We use a scatter diagram to examine the relation between the x-axis and y-axis through one variable. If the two points happen to be correlated, they will make a curve on the graph by falling on the same line. Thus, using a scatter diagram, we can get an idea about the nature of the coordinates given to us. When the points make up one straight line, the correlation is perfect and in unity. Further, there is a low correlation if the coordinates are scattered throughout the line. Lastly, there is a linear correlation between them when the scatter point lies on a line or near it. Read with us to know more about measuring correlation using scatter diagrams.
What Is Correlation?
Correlation is a statistical measure that helps identify the linear relationship between two variables, showing that they can alter at a constant rate. The coefficient used for correlation is r that measures the strength a correlation has. This variable does not tell us anything about the cause and effect but only the strength of the relation between the two variables.
Let us take an example to understand the correlation better. Suppose we consider two variables, altitude, and temperature. By taking different readings, we can understand the correlation between the two. We will discover that there is a linear relationship between these variables. With an increase in the elevation, there is a drop in temperature. Thus, the two variables are negatively correlated.
The correlation coefficient ranges from -1 to +1 and gets denoted by the coefficient r. Further, the p-value gives the statistical significance. Thus, a correlation is given by two values, r and p.
Some correlation pointers to be kept in mind are:
- The closer the linear correlation is with 0, the weaker it will be.
- All positive values of r represent a positive correlation, stating that the value of both variables will increase together.
- All negative values of r represent a negative correlation, stating that with an increase in the value of one variable, the value of the other variable will decrease.
Types Of Correlation
Every correlation has two factors, strength and direction. To determine the strength of a relationship, look at its numeric value. To determine the direction of the correlation, we see if it is a positive value or a negative value.
- Positive correlation: Both the variables move in a similar direction. If one variable increases, the other increases alongside. Similarly, if one variable decreases, the other decreases alongside. For example, there exists a positive correlation between the number of years of experience and the salary.
- Negative correlation: Both the variables move in opposite directions to each other. If one variable increases, the other decreases. Similarly, if one variable decreases, the other increases. For example, the altitude and the temperature are negatively correlated. When the altitude increases, the temperature falls, and vice versa.
- No correlation: When there is no apparent relationship between two variables, the variables are not correlated. An increase or decrease in the value of one variable does not affect the other. For example, there is zero correlation between the salary of an employee and his shoe size.
Further, the strength of the correlation determines how strong is the relationship between the two variables.
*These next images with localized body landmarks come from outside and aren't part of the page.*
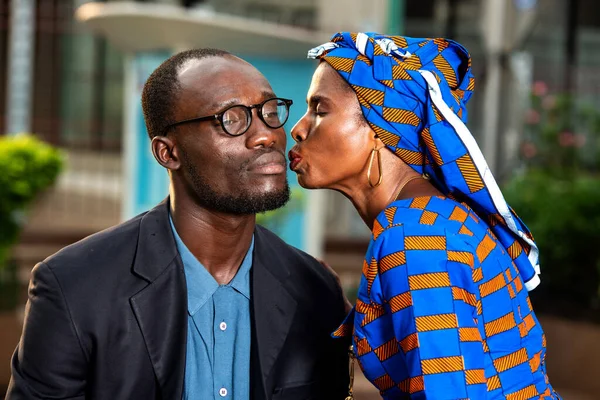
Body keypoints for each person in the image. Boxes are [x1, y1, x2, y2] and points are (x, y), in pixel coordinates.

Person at [7, 48, 349, 400]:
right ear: (168, 153)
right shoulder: (74, 288)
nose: (267, 136)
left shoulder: (317, 290)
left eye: (270, 112)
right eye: (231, 119)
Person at [289, 32, 559, 399]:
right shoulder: (429, 219)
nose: (298, 128)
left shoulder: (417, 238)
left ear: (380, 130)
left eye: (320, 110)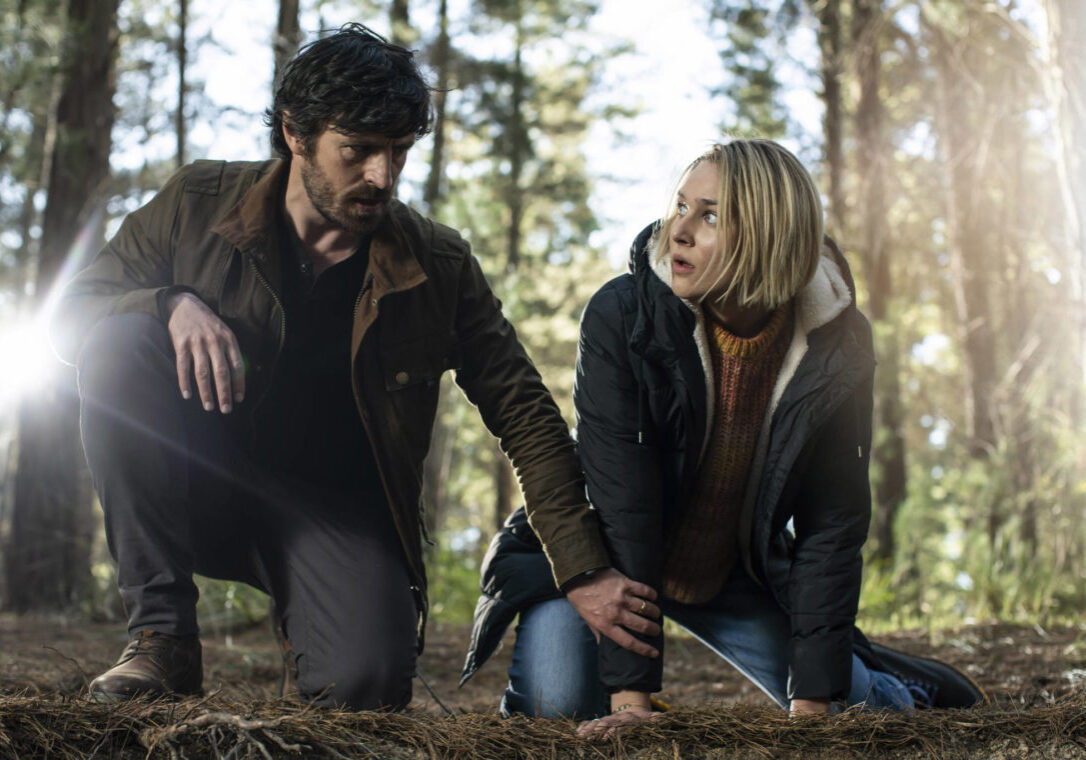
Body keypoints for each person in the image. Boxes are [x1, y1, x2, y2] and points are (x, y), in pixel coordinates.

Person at [49, 23, 608, 709]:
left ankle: (319, 625)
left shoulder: (437, 263)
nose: (383, 176)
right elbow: (71, 315)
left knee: (363, 685)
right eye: (360, 150)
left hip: (333, 512)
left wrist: (581, 567)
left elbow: (524, 412)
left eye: (398, 152)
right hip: (195, 480)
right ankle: (163, 639)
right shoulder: (197, 205)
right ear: (295, 133)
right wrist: (166, 304)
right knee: (116, 342)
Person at [461, 139, 985, 734]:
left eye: (709, 215)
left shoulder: (837, 342)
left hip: (731, 570)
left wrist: (813, 709)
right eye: (679, 206)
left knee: (853, 712)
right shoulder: (622, 314)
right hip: (605, 558)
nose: (676, 231)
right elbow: (622, 505)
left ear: (767, 235)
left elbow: (831, 524)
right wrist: (630, 703)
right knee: (553, 714)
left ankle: (901, 684)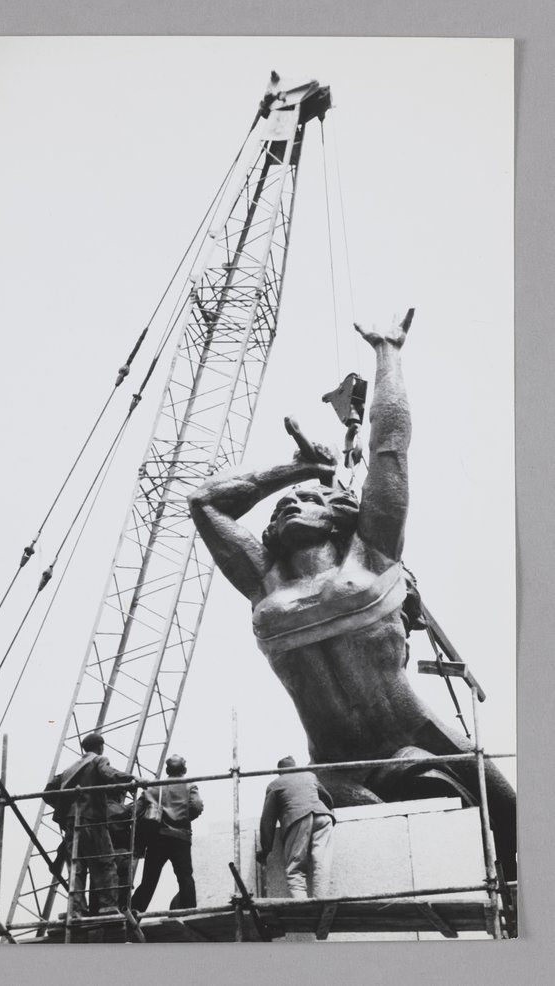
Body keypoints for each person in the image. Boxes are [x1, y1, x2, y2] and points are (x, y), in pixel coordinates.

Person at [188, 311, 517, 879]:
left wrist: (387, 353)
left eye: (308, 498)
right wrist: (297, 470)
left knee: (513, 814)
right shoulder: (264, 581)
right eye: (283, 506)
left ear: (339, 514)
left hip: (415, 733)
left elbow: (389, 447)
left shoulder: (371, 555)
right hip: (334, 764)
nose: (291, 505)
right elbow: (205, 502)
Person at [44, 732, 136, 918]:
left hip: (72, 822)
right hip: (92, 818)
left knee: (76, 867)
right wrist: (132, 779)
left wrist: (67, 806)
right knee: (105, 862)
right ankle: (108, 907)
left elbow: (47, 793)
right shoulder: (98, 759)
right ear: (100, 747)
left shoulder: (69, 769)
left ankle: (76, 909)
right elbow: (109, 774)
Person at [131, 754, 203, 912]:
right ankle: (189, 913)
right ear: (184, 769)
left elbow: (136, 811)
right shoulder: (189, 786)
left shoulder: (154, 787)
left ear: (167, 770)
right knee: (185, 877)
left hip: (157, 838)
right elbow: (197, 806)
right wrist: (183, 818)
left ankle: (133, 913)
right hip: (180, 838)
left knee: (149, 880)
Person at [256, 757, 335, 899]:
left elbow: (268, 820)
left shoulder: (275, 785)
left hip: (298, 819)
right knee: (321, 862)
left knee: (295, 870)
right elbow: (327, 798)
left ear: (280, 772)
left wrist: (266, 849)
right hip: (323, 817)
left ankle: (304, 906)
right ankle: (323, 901)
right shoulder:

There exists a perfect correlation if the value of correlation is +1 or -1. There exists no correlation between the two variables if the value of the correlation is 0.
Having learned what a correlation is, we must now understand what a scatter diagram is and how to use it.
How To Use a Scatter Diagram?
A scatter diagram, also known as a scatter plot and X-Y graph, is used for representing the pairs with one variable on each axis to derive a relationship between them. Once the points are marked, the more closely the points knit to the line, the stronger the correlation.
We use a scatter diagram when we have paired numerical data. The procedure to build a scatter diagram is:
- Collect the paired data to identify the relationship between the two variables.
- Construct a graph by plotting the independent variable on the horizontal axis and the dependent variable on the vertical axis. Further, for every paired observation, draw a dot at points where the x and the y-axis intersect.
- In some cases, the relation becomes obvious by plotting the paired data. You can then use correlation analysis. However, if the relationship is not yet evident, follow the next steps.
- Divide all the points plotted on the graph into four quadrants. Let us suppose there are total X points on the graph, then:
- Count X/2 points from the top to the bottom and make a horizontal line.
- Count X/2 points from right to left and make a vertical line.
- In case of an odd number of points, make a line through the middle point.
a. Total the points that fall in each quadrant, without counting the ones that are part of the line.
b. Sum up the quadrants falling diagonally opposite to each other. Find the sum and total of the points in each quadrant.
- Let A be the total of the points in the upper left and lower left quadrant.
- Let B be the total of the points in the upper right and lower right quadrants.
- Let Q represent the value that is smaller between A and B.
- N = A + B
- Now, check the values through the trend test table to examine the correlation.
- The variables will be related when Q is less than the limit.
- The variables will not be related when Q is greater than or equal to the limit.
Points to Remember
- Even when the two values appear related, you should not assume that they determine each other. There can also be a third value influencing the two values.
- After plotting the data, the closer the points are plotted, the stronger relation exists between the two variables.
- In case of unclear conclusions from the plotted graph, the values of N and Q can help determine the relationship between the two variables. When no relationship gets discovered, the pattern might have occurred by chance.
- When there is zero correlation between the two variables, consider the data stratified.
- When no correlation occurs between the two variables, verify the observations of the independent variable and check if they are varied widely. Sometimes a relationship is not discovered because of the data not covering a wide range.